Start Listed records
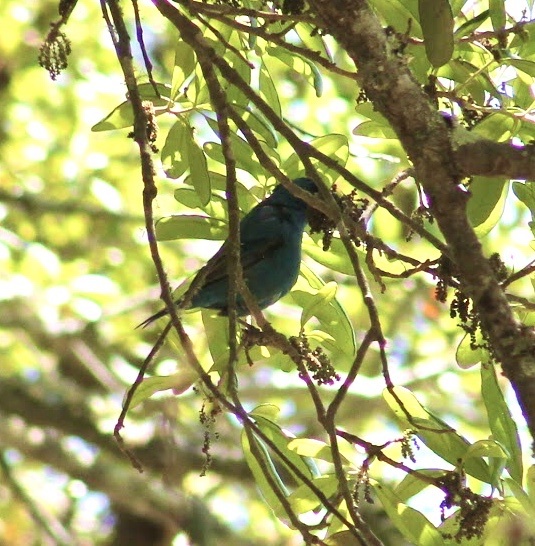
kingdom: Animalia
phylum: Chordata
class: Aves
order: Passeriformes
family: Cardinalidae
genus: Passerina
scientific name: Passerina cyanea
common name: Indigo bunting
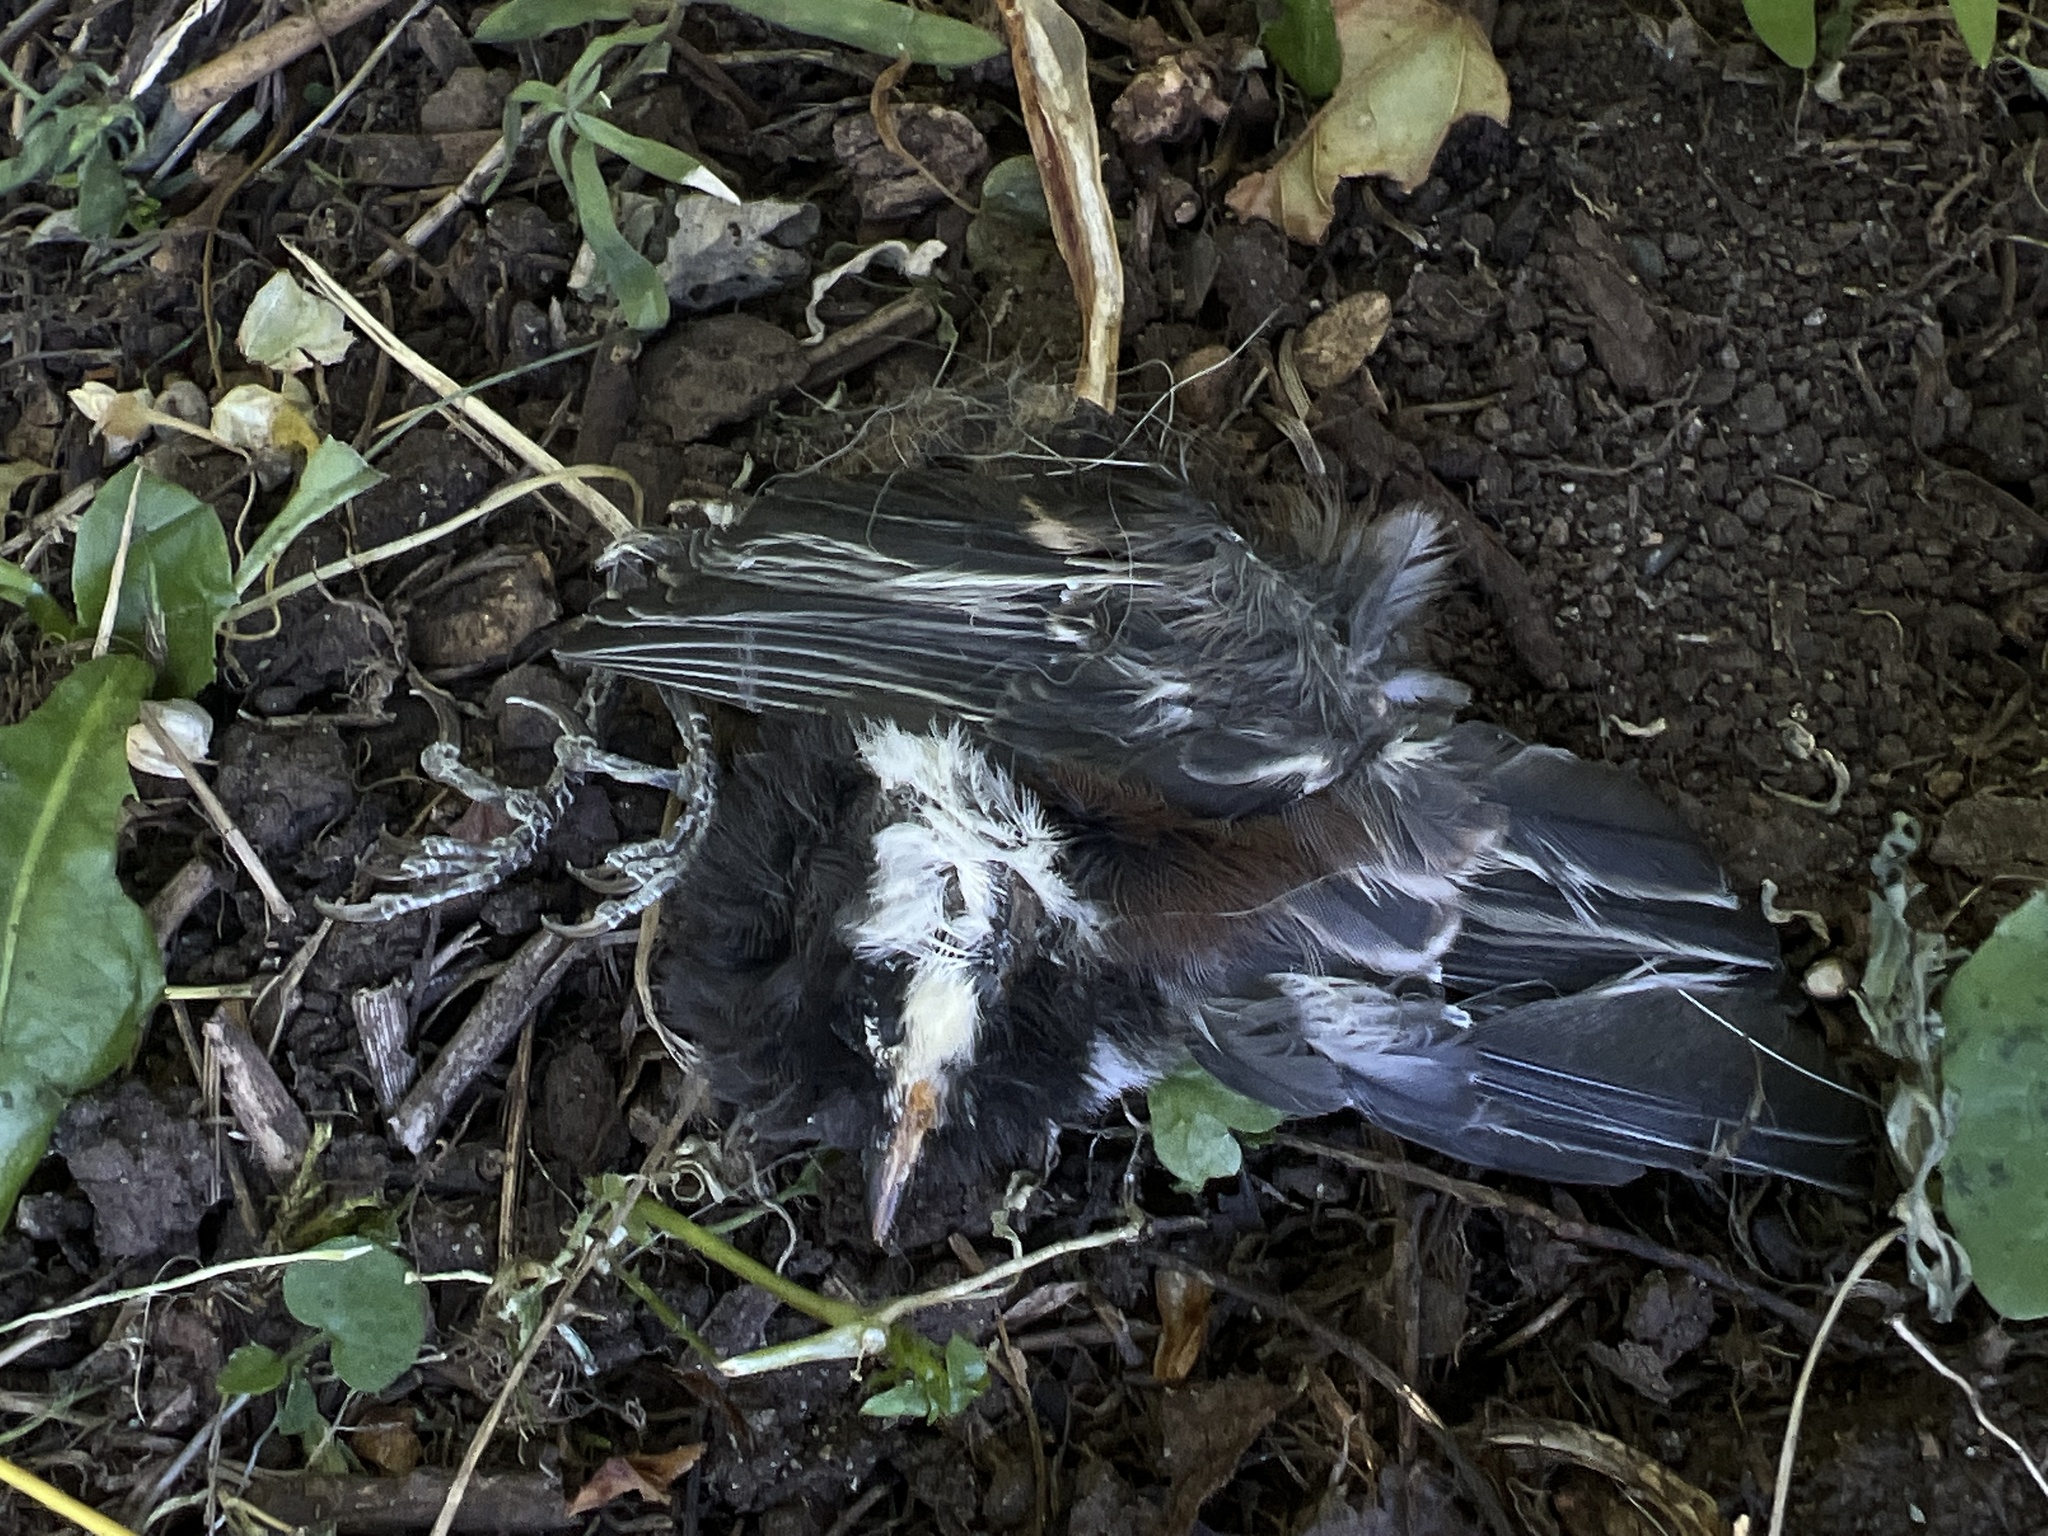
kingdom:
End Listed records
Could you copy the text lines of every entry above word for word, leaving the pictures out?

▸ **Written response**
kingdom: Animalia
phylum: Chordata
class: Aves
order: Passeriformes
family: Cardinalidae
genus: Passerina
scientific name: Passerina cyanea
common name: Indigo bunting
kingdom:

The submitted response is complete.